**TASK TO COMPLETE**: Locate the line containing "Оптовый сайт" in the data below. Reproduce it and every following line up to the end, exactly as given.

═════ INPUT

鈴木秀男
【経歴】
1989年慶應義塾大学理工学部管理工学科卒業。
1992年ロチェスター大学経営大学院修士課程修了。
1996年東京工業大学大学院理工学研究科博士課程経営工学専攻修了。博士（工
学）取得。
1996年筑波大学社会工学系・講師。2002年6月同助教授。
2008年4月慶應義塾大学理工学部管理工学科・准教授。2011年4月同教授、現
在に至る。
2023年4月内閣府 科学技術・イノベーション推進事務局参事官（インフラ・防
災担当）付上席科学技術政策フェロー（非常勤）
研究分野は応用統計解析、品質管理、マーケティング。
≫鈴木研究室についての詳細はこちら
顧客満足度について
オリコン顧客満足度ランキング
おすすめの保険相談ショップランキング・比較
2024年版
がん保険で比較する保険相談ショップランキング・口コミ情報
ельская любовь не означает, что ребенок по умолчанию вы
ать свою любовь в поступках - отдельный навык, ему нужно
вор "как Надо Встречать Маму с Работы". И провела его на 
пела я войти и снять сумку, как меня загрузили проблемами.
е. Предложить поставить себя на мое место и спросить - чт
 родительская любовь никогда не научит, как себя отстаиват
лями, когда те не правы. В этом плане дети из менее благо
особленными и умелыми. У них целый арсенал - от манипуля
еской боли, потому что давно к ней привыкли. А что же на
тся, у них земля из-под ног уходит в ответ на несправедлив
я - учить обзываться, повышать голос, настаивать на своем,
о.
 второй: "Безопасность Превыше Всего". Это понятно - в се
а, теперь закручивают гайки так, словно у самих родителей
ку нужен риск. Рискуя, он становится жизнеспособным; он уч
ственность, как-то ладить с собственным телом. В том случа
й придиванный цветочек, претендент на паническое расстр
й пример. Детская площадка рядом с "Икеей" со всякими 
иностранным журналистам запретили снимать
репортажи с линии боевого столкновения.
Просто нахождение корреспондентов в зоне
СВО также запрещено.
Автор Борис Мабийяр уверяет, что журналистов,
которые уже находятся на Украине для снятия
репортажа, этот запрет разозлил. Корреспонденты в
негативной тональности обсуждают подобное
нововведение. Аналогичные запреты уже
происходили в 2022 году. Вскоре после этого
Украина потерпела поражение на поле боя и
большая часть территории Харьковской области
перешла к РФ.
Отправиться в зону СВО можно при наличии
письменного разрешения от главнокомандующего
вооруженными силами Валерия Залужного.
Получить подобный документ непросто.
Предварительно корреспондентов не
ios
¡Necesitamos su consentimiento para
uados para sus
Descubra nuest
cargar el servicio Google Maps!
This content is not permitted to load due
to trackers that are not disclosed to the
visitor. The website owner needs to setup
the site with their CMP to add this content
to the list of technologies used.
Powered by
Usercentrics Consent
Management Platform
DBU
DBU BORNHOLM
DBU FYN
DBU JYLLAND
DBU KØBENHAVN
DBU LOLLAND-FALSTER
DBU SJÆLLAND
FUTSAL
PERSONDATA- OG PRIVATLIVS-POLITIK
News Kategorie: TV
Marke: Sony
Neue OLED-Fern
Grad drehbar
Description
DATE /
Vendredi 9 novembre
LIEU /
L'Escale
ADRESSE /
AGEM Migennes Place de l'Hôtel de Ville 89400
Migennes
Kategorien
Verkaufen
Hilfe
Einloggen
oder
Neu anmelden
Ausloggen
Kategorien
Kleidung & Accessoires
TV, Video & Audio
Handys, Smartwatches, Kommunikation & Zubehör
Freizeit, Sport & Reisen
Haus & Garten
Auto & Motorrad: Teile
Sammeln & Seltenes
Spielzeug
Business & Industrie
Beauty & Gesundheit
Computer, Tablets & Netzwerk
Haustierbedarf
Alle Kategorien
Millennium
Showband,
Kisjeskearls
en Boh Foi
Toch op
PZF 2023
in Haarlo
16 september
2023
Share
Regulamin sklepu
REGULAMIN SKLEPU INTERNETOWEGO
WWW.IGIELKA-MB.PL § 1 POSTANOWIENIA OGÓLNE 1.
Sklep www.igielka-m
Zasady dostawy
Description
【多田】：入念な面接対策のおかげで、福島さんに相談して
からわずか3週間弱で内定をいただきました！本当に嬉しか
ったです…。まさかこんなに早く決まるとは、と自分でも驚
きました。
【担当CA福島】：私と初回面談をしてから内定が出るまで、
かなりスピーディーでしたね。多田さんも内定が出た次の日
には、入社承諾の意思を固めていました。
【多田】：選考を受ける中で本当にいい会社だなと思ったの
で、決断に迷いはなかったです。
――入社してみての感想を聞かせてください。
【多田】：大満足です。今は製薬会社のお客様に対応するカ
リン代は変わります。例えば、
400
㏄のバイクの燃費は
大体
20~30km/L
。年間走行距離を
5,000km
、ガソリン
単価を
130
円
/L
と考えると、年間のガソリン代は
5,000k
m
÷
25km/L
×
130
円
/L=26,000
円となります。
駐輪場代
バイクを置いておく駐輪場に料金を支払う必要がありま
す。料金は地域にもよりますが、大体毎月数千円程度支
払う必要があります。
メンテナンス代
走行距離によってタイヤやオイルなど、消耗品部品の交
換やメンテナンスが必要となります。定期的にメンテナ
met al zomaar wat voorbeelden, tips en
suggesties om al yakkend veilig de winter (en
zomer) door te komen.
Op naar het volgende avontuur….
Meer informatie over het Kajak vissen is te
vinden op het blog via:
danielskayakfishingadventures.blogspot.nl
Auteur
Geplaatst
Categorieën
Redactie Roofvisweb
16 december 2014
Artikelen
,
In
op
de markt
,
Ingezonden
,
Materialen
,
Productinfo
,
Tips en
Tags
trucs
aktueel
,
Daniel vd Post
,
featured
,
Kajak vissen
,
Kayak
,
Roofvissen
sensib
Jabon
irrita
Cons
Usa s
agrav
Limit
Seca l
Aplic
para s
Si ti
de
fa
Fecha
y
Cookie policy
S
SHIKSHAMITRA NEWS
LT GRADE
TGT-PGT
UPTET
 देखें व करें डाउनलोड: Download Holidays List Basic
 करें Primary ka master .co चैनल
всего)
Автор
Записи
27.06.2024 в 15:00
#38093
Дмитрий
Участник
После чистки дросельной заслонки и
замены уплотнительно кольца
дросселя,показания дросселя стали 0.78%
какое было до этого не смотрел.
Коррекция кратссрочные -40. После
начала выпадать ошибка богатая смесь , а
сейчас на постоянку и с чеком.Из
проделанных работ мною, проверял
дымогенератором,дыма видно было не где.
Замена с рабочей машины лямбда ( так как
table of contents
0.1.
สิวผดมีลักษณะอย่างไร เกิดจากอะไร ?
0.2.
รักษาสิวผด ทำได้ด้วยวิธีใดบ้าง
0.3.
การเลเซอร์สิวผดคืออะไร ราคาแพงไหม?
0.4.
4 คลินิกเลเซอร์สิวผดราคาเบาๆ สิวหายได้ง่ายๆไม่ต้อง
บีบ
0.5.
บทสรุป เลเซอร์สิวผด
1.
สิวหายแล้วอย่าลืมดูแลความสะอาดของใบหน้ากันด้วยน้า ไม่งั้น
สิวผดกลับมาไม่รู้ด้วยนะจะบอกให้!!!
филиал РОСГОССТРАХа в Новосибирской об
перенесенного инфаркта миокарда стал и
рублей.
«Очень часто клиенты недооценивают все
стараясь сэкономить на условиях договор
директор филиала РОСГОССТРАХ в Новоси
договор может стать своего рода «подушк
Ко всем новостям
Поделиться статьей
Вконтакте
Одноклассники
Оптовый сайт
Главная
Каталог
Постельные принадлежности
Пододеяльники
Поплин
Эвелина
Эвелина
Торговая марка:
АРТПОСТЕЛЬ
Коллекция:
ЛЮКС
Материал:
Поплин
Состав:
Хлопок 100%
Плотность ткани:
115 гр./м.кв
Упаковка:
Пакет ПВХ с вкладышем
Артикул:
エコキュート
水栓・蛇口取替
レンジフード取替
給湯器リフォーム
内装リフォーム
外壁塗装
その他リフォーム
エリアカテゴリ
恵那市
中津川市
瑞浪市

══════════

**OUTPUT OF THE EXERCISE**:
Оптовый сайт
Главная
Каталог
Постельные принадлежности
Пододеяльники
Поплин
Эвелина
Эвелина
Торговая марка:
АРТПОСТЕЛЬ
Коллекция:
ЛЮКС
Материал:
Поплин
Состав:
Хлопок 100%
Плотность ткани:
115 гр./м.кв
Упаковка:
Пакет ПВХ с вкладышем
Артикул:
エコキュート
水栓・蛇口取替
レンジフード取替
給湯器リフォーム
内装リフォーム
外壁塗装
その他リフォーム
エリアカテゴリ
恵那市
中津川市
瑞浪市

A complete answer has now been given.